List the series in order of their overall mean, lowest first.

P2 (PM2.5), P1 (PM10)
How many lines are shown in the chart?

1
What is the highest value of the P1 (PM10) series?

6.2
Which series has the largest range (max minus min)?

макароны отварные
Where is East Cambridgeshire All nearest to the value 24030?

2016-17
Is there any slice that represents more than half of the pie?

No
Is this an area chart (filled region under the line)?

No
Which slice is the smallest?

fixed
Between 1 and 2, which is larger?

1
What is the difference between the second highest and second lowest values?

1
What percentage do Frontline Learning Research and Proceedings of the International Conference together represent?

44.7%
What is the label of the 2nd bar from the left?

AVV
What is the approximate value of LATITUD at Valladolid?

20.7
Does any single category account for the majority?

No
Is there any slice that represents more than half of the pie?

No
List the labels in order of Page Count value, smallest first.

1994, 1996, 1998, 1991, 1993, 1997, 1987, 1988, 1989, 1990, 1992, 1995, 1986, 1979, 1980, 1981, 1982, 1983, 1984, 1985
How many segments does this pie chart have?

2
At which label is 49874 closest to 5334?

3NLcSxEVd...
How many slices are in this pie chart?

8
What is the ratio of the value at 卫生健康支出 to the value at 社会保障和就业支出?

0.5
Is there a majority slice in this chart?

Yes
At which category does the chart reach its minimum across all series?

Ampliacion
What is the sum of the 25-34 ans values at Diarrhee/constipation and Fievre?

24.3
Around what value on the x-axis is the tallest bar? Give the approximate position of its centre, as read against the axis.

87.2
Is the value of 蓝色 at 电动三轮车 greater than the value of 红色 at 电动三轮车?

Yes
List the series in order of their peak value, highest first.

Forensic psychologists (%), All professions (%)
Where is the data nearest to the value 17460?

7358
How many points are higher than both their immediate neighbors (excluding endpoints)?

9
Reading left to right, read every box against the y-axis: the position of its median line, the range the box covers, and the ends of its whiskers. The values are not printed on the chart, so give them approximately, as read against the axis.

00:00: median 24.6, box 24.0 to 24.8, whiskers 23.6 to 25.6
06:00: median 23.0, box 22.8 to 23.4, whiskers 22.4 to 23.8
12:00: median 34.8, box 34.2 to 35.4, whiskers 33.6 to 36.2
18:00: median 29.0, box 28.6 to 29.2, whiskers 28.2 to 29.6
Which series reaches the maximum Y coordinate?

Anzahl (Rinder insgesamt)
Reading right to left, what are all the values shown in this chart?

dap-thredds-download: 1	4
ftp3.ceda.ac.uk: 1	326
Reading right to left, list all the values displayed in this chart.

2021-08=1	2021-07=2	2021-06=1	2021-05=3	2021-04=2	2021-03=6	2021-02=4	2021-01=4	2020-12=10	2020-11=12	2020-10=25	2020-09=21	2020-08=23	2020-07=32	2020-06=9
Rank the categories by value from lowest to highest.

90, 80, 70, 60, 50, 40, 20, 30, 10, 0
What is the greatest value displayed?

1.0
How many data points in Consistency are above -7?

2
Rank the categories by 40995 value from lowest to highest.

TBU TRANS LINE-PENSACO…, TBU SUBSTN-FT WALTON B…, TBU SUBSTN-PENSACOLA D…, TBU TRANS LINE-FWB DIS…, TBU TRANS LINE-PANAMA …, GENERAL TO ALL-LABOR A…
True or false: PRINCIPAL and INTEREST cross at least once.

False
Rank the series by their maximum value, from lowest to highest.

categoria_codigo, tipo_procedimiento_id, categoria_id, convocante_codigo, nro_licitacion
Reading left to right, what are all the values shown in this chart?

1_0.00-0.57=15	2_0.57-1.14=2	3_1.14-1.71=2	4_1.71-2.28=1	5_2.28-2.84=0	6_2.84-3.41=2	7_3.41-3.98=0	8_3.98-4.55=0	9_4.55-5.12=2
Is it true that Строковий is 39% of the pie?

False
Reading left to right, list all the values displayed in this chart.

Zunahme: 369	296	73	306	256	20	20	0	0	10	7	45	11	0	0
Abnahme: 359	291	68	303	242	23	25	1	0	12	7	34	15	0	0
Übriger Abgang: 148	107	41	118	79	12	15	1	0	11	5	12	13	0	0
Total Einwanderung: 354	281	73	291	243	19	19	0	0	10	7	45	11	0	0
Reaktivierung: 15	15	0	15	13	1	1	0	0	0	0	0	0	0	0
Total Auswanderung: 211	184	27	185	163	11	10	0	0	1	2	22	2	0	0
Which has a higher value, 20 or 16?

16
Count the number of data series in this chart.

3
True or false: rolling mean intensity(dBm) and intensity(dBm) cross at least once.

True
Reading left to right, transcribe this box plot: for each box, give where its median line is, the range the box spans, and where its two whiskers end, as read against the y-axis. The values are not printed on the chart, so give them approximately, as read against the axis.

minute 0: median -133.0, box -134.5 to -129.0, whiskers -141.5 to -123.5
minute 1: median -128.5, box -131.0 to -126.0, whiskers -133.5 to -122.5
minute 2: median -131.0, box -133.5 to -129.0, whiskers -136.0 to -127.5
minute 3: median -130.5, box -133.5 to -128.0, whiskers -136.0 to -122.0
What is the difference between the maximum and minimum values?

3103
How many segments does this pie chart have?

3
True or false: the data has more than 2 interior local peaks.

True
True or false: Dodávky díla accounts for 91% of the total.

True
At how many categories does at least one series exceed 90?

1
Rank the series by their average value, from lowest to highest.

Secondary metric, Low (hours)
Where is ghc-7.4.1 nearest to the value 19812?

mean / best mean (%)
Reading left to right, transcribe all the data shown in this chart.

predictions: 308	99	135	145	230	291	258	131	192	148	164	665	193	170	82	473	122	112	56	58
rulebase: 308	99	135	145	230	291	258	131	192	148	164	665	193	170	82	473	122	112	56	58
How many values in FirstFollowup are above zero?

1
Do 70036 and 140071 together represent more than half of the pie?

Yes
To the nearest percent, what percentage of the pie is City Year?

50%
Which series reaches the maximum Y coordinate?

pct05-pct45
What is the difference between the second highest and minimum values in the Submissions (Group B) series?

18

☆ ☆ ☆ ☆ ☆

Report every line in the material above that contains the string "points". Matches are case-sensitive.

How many points are higher than both their immediate neighbors (excluding endpoints)?
How many data points in Consistency are above -7?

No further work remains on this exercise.